Al di fuori di tali casi non danno comunque luogo a fatti punibili le valutazioni che singolarmente considerate, differiscono in misura inferiore al 10 per cento da quelle corrette. Degli importi compresi in tale percentuale non si tiene conto nella verifica del superamento delle soglie di punibilità previste dal comma 1, lettere a) e b) dell’art. 4 del d.lgs. n. 74/2000.

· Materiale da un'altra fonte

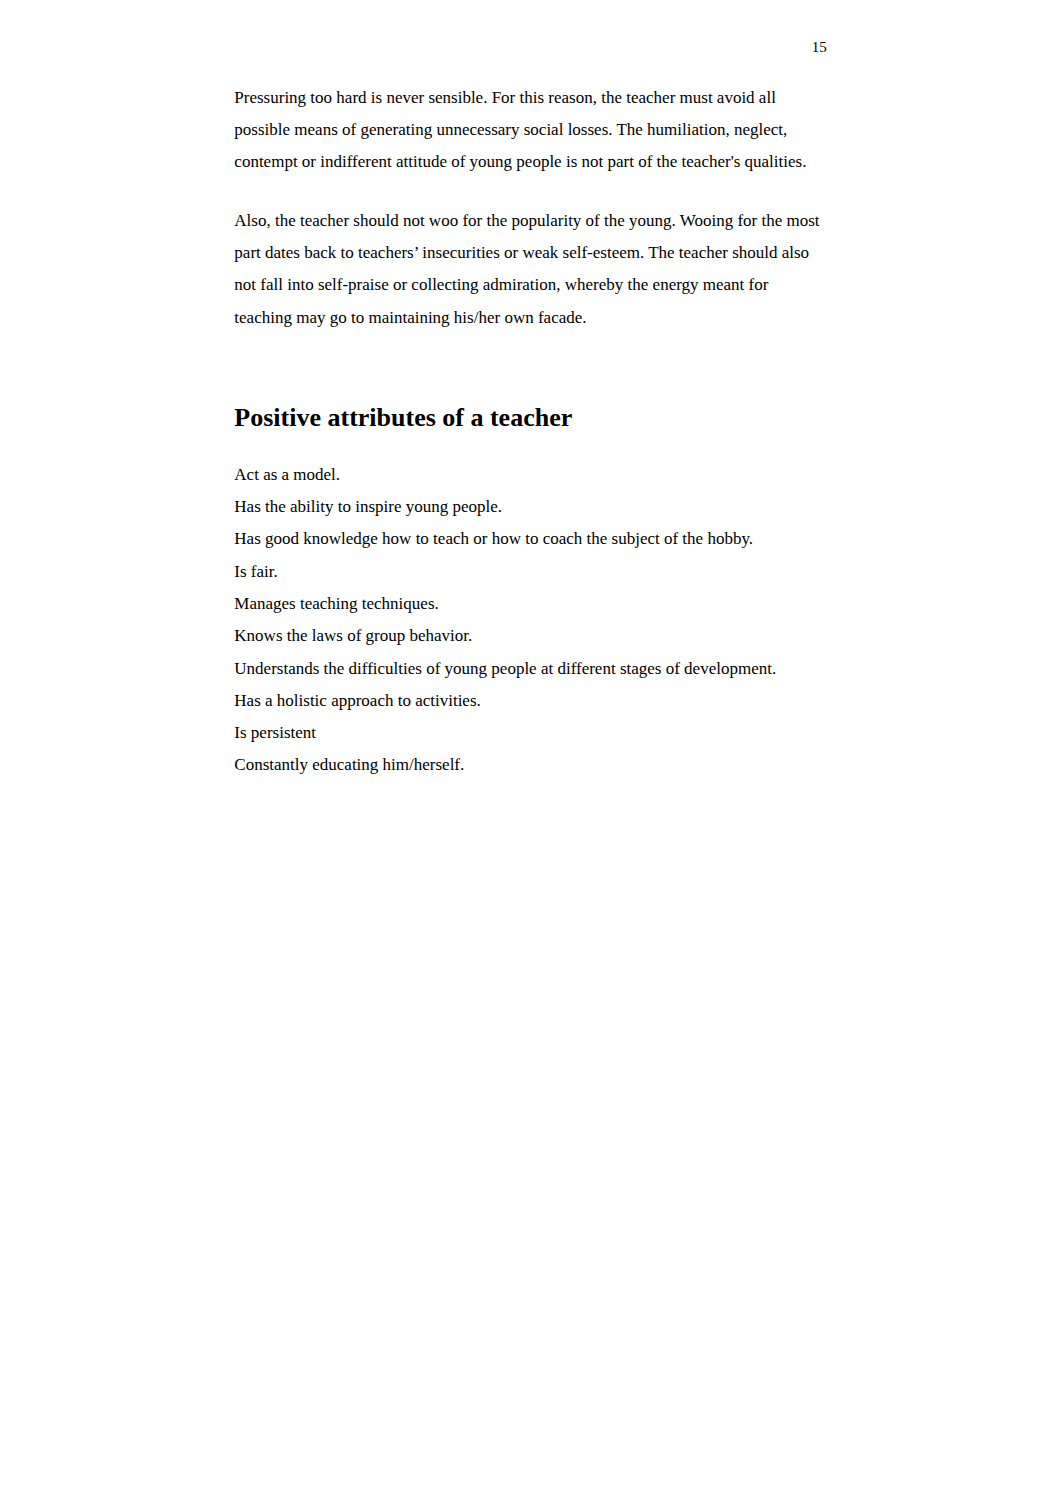15
Pressuring too hard is never sensible. For this reason, the teacher must avoid all possible means of generating unnecessary social losses. The humiliation, neglect, contempt or indifferent attitude of young people is not part of the teacher's qualities.
Also, the teacher should not woo for the popularity of the young. Wooing for the most part dates back to teachers’ insecurities or weak self-esteem. The teacher should also not fall into self-praise or collecting admiration, whereby the energy meant for teaching may go to maintaining his/her own facade.
Positive attributes of a teacher
Act as a model.
Has the ability to inspire young people.
Has good knowledge how to teach or how to coach the subject of the hobby.
Is fair.
Manages teaching techniques.
Knows the laws of group behavior.
Understands the difficulties of young people at different stages of development.
Has a holistic approach to activities.
Is persistent
Constantly educating him/herself.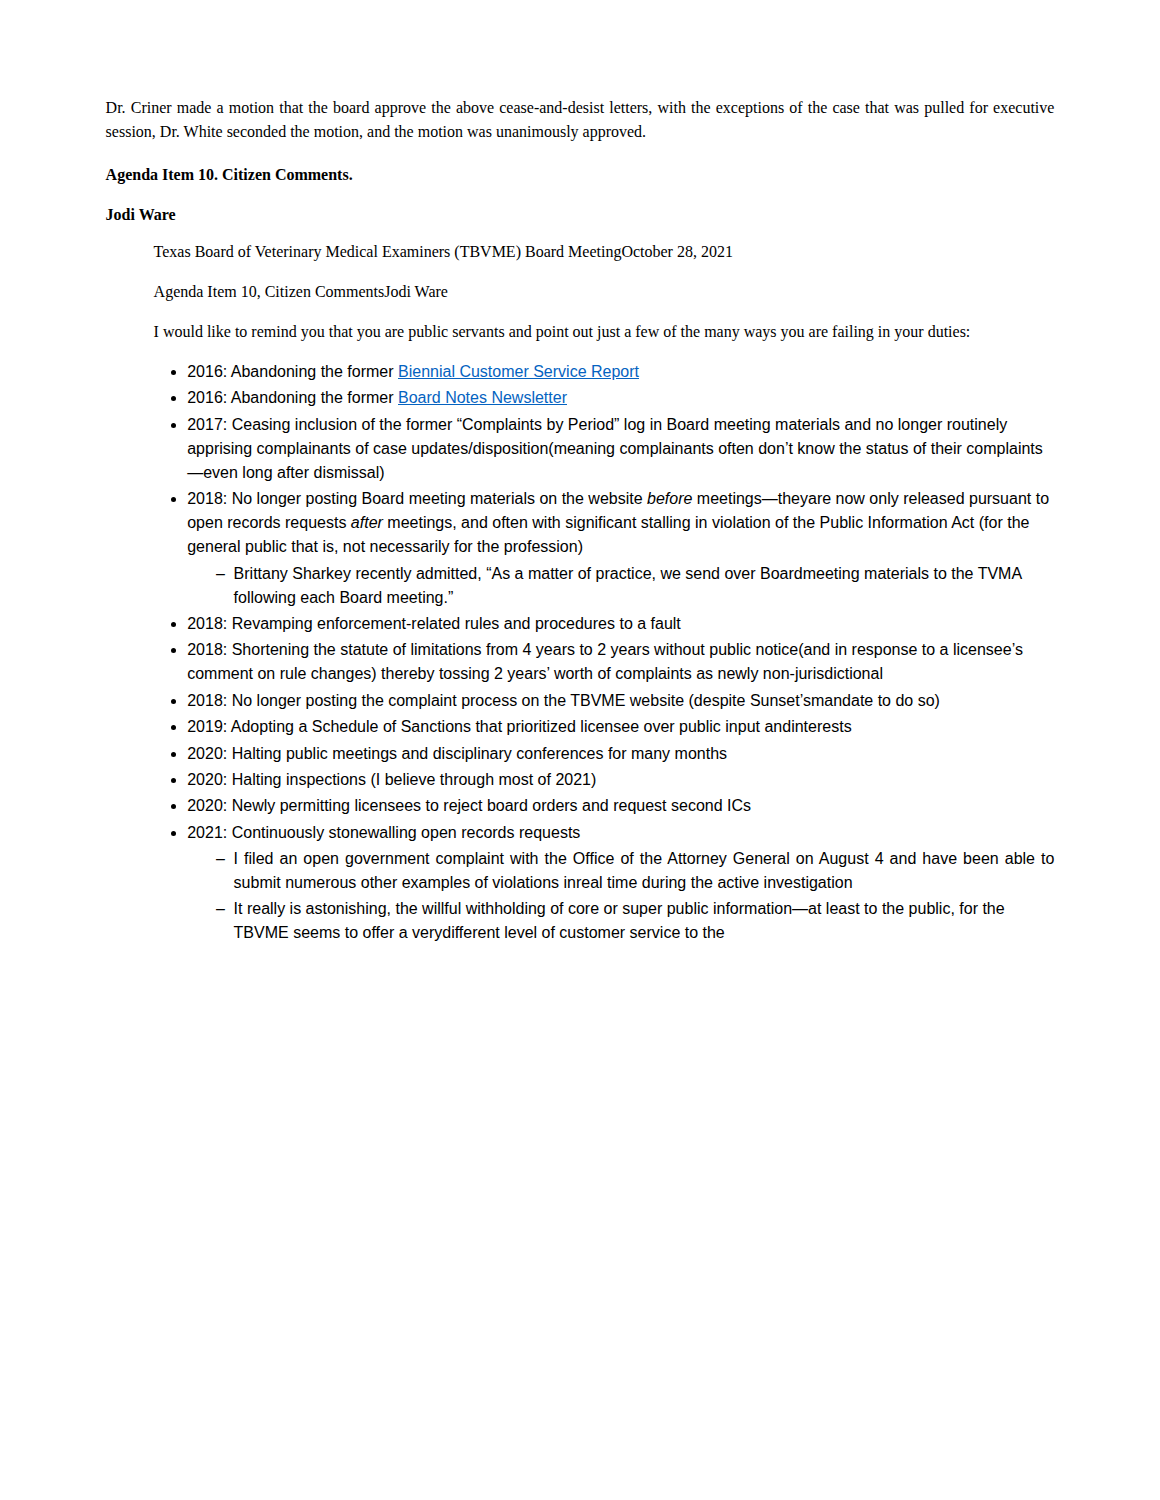Dr. Criner made a motion that the board approve the above cease-and-desist letters, with the exceptions of the case that was pulled for executive session, Dr. White seconded the motion, and the motion was unanimously approved.
Agenda Item 10. Citizen Comments.
Jodi Ware
Texas Board of Veterinary Medical Examiners (TBVME) Board MeetingOctober 28, 2021
Agenda Item 10, Citizen CommentsJodi Ware
I would like to remind you that you are public servants and point out just a few of the many ways you are failing in your duties:
2016: Abandoning the former Biennial Customer Service Report
2016: Abandoning the former Board Notes Newsletter
2017: Ceasing inclusion of the former “Complaints by Period” log in Board meeting materials and no longer routinely apprising complainants of case updates/disposition(meaning complainants often don’t know the status of their complaints—even long after dismissal)
2018: No longer posting Board meeting materials on the website before meetings—theyare now only released pursuant to open records requests after meetings, and often with significant stalling in violation of the Public Information Act (for the general public that is, not necessarily for the profession)
Brittany Sharkey recently admitted, “As a matter of practice, we send over Boardmeeting materials to the TVMA following each Board meeting.”
2018: Revamping enforcement-related rules and procedures to a fault
2018: Shortening the statute of limitations from 4 years to 2 years without public notice(and in response to a licensee’s comment on rule changes) thereby tossing 2 years’ worth of complaints as newly non-jurisdictional
2018: No longer posting the complaint process on the TBVME website (despite Sunset’smandate to do so)
2019: Adopting a Schedule of Sanctions that prioritized licensee over public input andinterests
2020: Halting public meetings and disciplinary conferences for many months
2020: Halting inspections (I believe through most of 2021)
2020: Newly permitting licensees to reject board orders and request second ICs
2021: Continuously stonewalling open records requests
I filed an open government complaint with the Office of the Attorney General on August 4 and have been able to submit numerous other examples of violations inreal time during the active investigation
It really is astonishing, the willful withholding of core or super public information—at least to the public, for the TBVME seems to offer a verydifferent level of customer service to the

5. CONCLUSIONI SUL RAPPORTO FRA FRODE FISCALE E FALSO IN BILANCIO, oggi....;
Ciò premesso, il rapporto fra frode fiscale e falso in bilancio oggi, dopo le predette riforme, può essere così delineato. Il testo ante riforma dell’art. 3 del d.lgs. 74/2000 prevedeva come elemento costitutivo indefettibile la falsa rappresentazione contabile, il nuovo stile post d.lgs. n. 158/2015 non lo prevede più, pertanto la frode fiscale può essere commessa anche da chi non è obbligato a tenere le scritture contabili ed è divenuta un reato comune. D’altro canto, la presenza di tale elemento all’interno del testo dell’art 3 vecchia versione consentiva una più facile applicazione dell’art. 15 del codice penale e di sancire quindi il concorso apparente nonché il principio di specialità tra frode fiscale e falso in bilancio realizzato per esclusiva finalità fiscale. Ora il discorso è più complicato in astratto, ma in concreto ad avviso di chi scrive (sulla scorta anche delle considerazioni storiche supraespresse) le conclusioni non cambiano.
Infatti, l’eliminazione della locuzione "falsa rappresentazione nelle scritture contabili" ha solo il significato di rendere più ampia la fattispecie di frode fiscale, estendendola anche a soggetti non obbligati alla tenuta di scritture contabili, ma non rende irrilevante il predetto elemento ove sia in concreto il supporto, come elemento interno, della frode fiscale. Se cioè oggi un contribuente pone in essere una frode fiscale (o un altro delitto tributario ad es. dichiarazione infedele ex art. 4 del d.lgs. n. 74/2000) ponendo in essere operazioni simulate ovvero avvalendosi di documenti falsi o di altri comportamenti fraudolenti, e se ciò lo fa mediante un falso in bilancio (cosi come ora modificato dalla legge n. 69/2015) per esclusive finalità fiscali, si applicherà sempre l’art. 15 del c.p. e quindi solo la frode fiscale. Depone in tal senso anche l’elemento soggettivo della frode fiscale ("al fine di evadere le imposte") che rappresenta una species del genus dell’elemento soggettivo del falso in bilancio ("al fine di conseguire per sé o altri un ingiusto profitto"). Al di fuori dell’ipotesi in cui le false comunicazioni sociali siano state poste in essere per un’esclusiva finalità fiscale, si applicheranno sia il delitto di falso in bilancio sia il delitto tributario, in virtù dell’art. 81 del codice penale.